Un processo di mistificazione culminato nei tragici eventi del 6 gennaio 2021, quando i più accaniti seguaci del pensiero trumpiano assaltano Capitol Hill, tentando di stravolgere i risultati delle elezioni presidenziali. Questo episodio ha avuto un impatto notevole non solo sulla sfera politica globale, ma anche sulla cultura. Le terribili immagini dei manifestanti, agghindati con copricapi assurdi o cappelli con il celebre slogan “Make America Great Again”, mentre trasportavano bandiere effigiate con il volto di Trump, hanno riassunto il pericolo della deriva populista, che distorce la realtà mettendo a rischio l’autorità democratica con la violenza. L’arte contemporanea si è sentita quindi in dovere di rispondere tempestivamente con opere che hanno cercato di evidenziare le crisi identitarie e sociali da cui deriva una tale insubordinazione. Alcuni artisti hanno utilizzato immagini di Capitol Hill per creare collage provocatori, sovrapponendo il volto di Trump a scene di caos e distruzione, come a suggerire che il suo potere non fosse altro che il catalizzatore di una guerra tra verità e finzione. Altri, come Barbara Kruger, si sono chiesti: “Quando la verità è una minaccia, cos’è la libertà?”, forse solo un miraggio?

Le proteste contro questo affronto ai valori democratici sono state animate da un pallone gonfiabile conosciuto come “Trump Baby”, ideato dal designer Matt Bonner, e raffigurante il presidente come un infante arrabbiato e piagnucolante monito di pannolino. Apparso per la prima volta durante le manifestazioni del luglio 2018 a Londra, il famoso pallone alto sei metri è diventato uno strumento per ridicolizzare e screditare la figura di Trump, ridotta a un bambino capriccioso e sprovvisto di razionalità, un uomo inadeguato e immaturo al timone della prima potenza mondiale. 

Nel 2025, Donald Trump continua a lasciare un’impronta indelebile nella storia, costituendo il fenomeno di massa più interessante e preoccupante sulla scena globale.
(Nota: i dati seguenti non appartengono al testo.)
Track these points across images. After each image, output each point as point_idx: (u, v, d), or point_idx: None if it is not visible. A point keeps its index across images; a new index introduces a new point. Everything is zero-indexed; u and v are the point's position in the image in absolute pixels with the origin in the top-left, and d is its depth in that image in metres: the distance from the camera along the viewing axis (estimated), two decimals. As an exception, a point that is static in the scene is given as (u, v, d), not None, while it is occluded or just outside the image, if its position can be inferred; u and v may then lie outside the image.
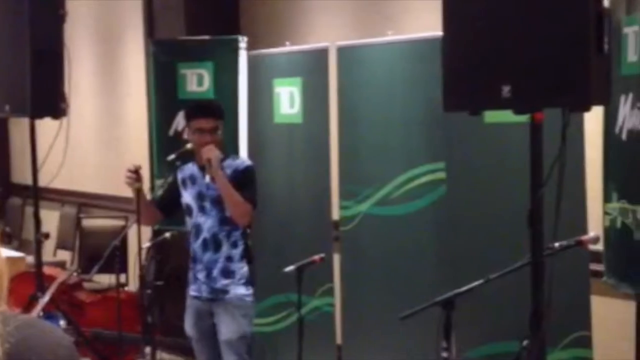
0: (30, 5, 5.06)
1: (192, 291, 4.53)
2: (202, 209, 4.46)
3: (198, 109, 4.58)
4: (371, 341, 4.88)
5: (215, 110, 4.53)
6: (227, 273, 4.43)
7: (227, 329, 4.40)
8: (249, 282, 4.46)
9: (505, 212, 4.01)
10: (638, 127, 3.45)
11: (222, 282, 4.42)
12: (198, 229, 4.47)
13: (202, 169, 4.44)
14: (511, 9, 2.66)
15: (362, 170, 4.89)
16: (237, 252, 4.43)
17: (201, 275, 4.46)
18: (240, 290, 4.42)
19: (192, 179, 4.52)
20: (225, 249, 4.43)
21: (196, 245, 4.48)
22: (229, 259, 4.43)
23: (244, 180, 4.41)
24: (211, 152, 4.33)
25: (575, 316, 3.89)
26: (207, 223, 4.44)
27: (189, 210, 4.52)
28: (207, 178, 4.36)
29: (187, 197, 4.52)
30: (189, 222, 4.53)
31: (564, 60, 2.59)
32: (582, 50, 2.58)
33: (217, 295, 4.43)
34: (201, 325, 4.50)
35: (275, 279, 4.89)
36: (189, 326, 4.56)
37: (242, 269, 4.44)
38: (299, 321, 4.39)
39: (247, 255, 4.47)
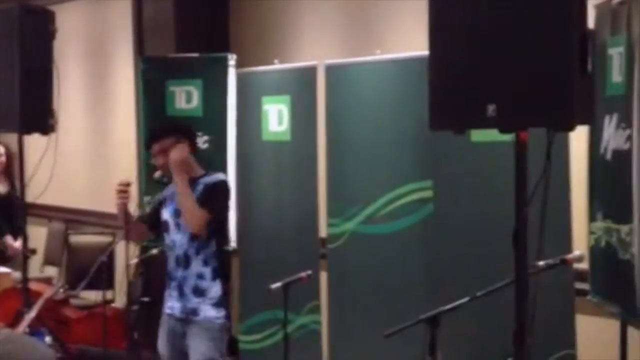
0: (20, 22, 5.06)
1: (167, 309, 4.51)
2: (177, 226, 4.46)
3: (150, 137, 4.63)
4: (358, 359, 4.88)
5: (160, 132, 4.52)
6: (199, 291, 4.40)
7: (195, 351, 4.37)
8: (220, 303, 4.39)
9: (492, 230, 4.03)
10: (622, 147, 3.48)
11: (194, 300, 4.39)
12: (173, 245, 4.48)
13: None
14: (497, 29, 2.68)
15: (350, 188, 4.90)
16: (207, 270, 4.40)
17: (175, 293, 4.45)
18: (210, 313, 4.37)
19: (172, 197, 4.52)
20: (194, 265, 4.40)
21: (171, 262, 4.49)
22: (200, 276, 4.40)
23: (208, 193, 4.39)
24: (176, 153, 4.38)
25: (560, 335, 3.91)
26: (180, 240, 4.44)
27: (166, 227, 4.52)
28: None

Con un contesto geopolitico ancora più tormentato e instabile, è pronto a lasciare ulteriormente il segno, agendo come un ingegnoso stratega in un mondo che sembra sfuggirgli di mano. La celebre frase di McLuhan, “il medium è il messaggio”, si concretizza nel suo modo di comunicare, dove ogni mossa sembra studiata per catturare l’attenzione e manipolare le emozioni collettive. Trump rimane, a suo modo, un’icona della contraddizione e della fragilità del sistema contemporaneo. 

Ancora oggi, il suo impatto non è limitato alla politica, ma si estende all’arte, alla cultura, e alla comunicazione visiva, dove l’analisi critica delle sue azioni diventa un terreno fertile per l’espressione creativa. In un mondo che sembra sempre più precario, l’arte continua ad avere un ruolo fondamentale nel decostruire e riflettere sui mutamenti che la politica, e in particolare il fenomeno Trump, stanno imponendo alla società. In definitiva, mentre la sua immagine continua a dominare le narrative globali, l’arte resta uno degli ultimi baluardi in grado di sfidare, rivelare e restituire una visione più complessa e sfaccettata di ciò che stiamo vivendo.